According to a report in Portland Press-Herald, the new “hotel linkage fee” would apply only to new hotels being built and would not be applied retroactively to the 2,850 hotel rooms across the city’s lodging sector. City officials anticipate approximately 400 hotel rooms will be built in Portland by 2020, and the proposed fee would generate $2 million in fees.
“That’s real money,” Mayor Ethan Strimling said.
The fee being recommended is the result of a study conducted by the Greater Portland Council of Governments which found that Portland is adding hotel rooms much faster than the national average.
From 2013-2016, the number of hotel rooms increased by 14.6 percent, compared to the national average of 2.9 percent, he said.

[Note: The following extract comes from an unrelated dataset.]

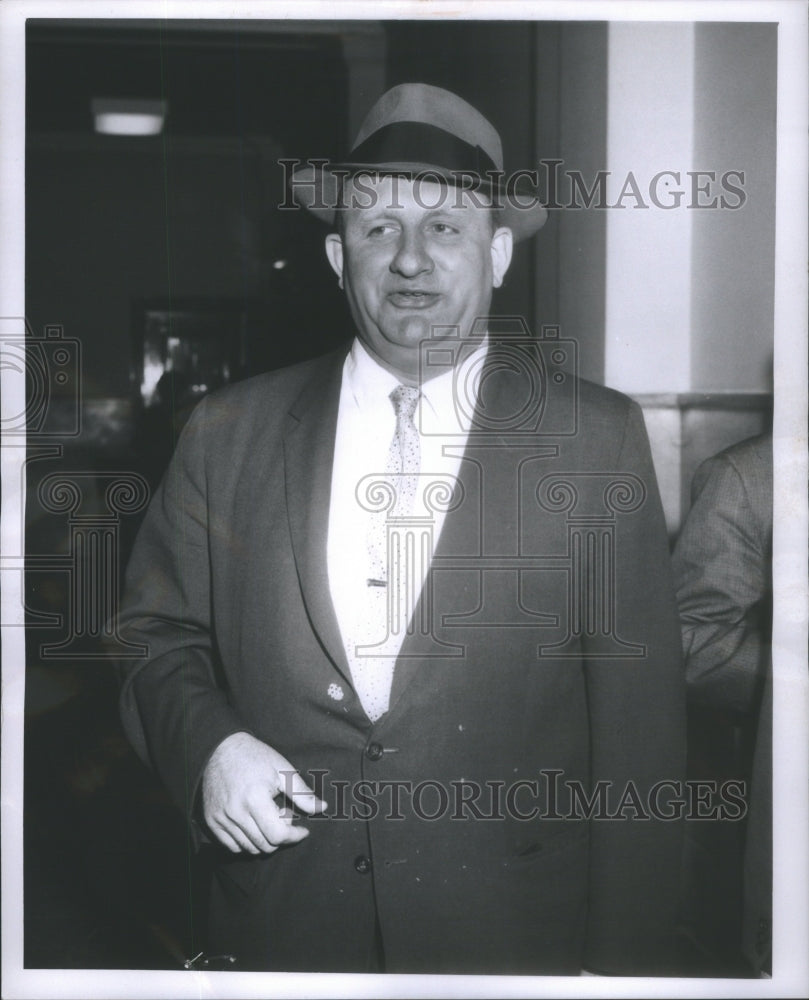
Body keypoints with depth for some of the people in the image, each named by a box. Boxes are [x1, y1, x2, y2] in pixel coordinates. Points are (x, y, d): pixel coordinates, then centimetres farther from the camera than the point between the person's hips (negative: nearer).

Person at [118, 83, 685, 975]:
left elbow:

The research also showed that hotels have a return on investment that’s three to five times greater than other commercial sectors, including restaurants, retail and office space. And even with that growth in hotel rooms, nightly rates and the revenue per room-night have continued to increase.
“Clearly the data suggests that the hotel market is one of the most lucrative in Portland and that’s partially why we’re seeing so many hotel proposals in the city,” said Planning and Urban Development Director Jeff Levine. The city currently has 2,850 hotel rooms, with hundreds more in the pipeline, he said.
Levine added that hotel developers would have the option of avoiding the fee by providing one low-income housing unit for every 20 hotel rooms either on-site or at another location.
Local hotel developers have angrily questioned why their industry is being targeted as the sole cash source for new affordable housing, and Mayor Ethan Strimling stated he preferred widening the linkage fee to all commercial properties.
“I certainly support going more broadly, but I’m ready to support this so we can get this in place,” Strimling said. “I don’t want the Planning Board going backwards on this or feeling pressure from the hotel industry to reduce the fee below what’s being recommended.”